Snowfall totals are expected to be higher the farther north you go.
Philadelphia is predicted to get up to a foot of snow. A winter storm warning was issued for the city from Sunday morning to Monday night.
Light snow showers could start falling in New York City before the sun rises on Sunday with snowfall rates picking up in the early afternoon and the heaviest snow falling Sunday evening into Monday morning.
The Central Park weather gauge is forecast to record 18 inches of snow, but James Tomasini, a meteorologist with the Weather Service office in Upton, N.Y., said that up to two feet is possible.
Mr. Tomasini said the snowfall totals in New York are dependent on how close the storm gets to shore.
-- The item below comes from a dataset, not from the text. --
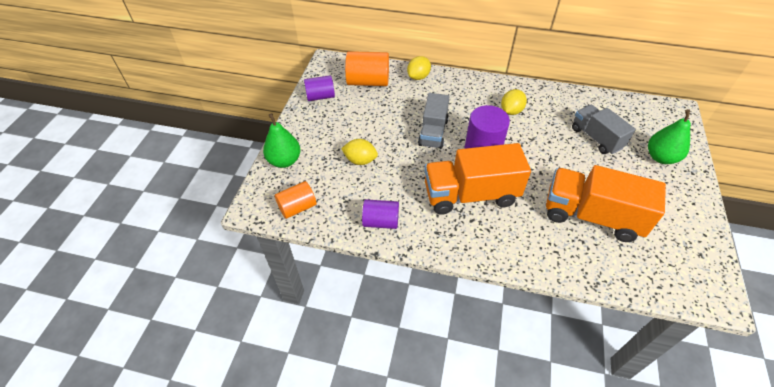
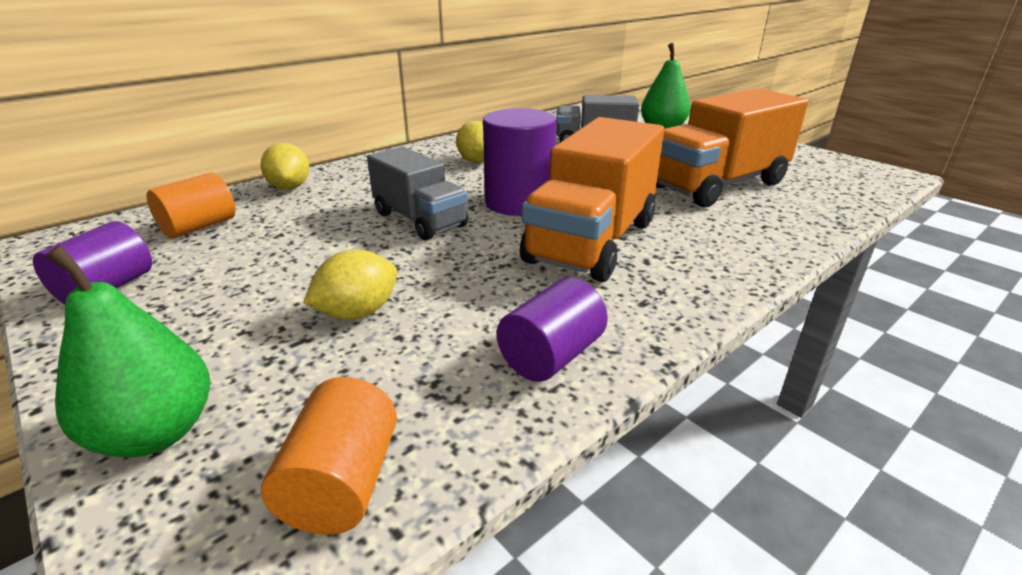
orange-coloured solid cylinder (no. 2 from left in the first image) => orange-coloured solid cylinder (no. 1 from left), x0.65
The closer it gets, the higher the totals.
In Boston, where a blizzard warning was issued for the first time since 2022, snowfall totals could reach up to two feet. The fresh snow will be falling on the snow from the last storm that’s piled up on roadsides, much of it old and dirty.
The storm was expected to bring some of the most severe weather to eastern Massachusetts, stirring up strong winds in places such as Cape Cod and Nantucket where isolated gusts could reach over 70 m.p.h.
“There are going to be numerous power outages,” Mr. Hurley said. “That’s going to be a problem because you want people to stay warm.”
Miles G. Cohen contributed reporting.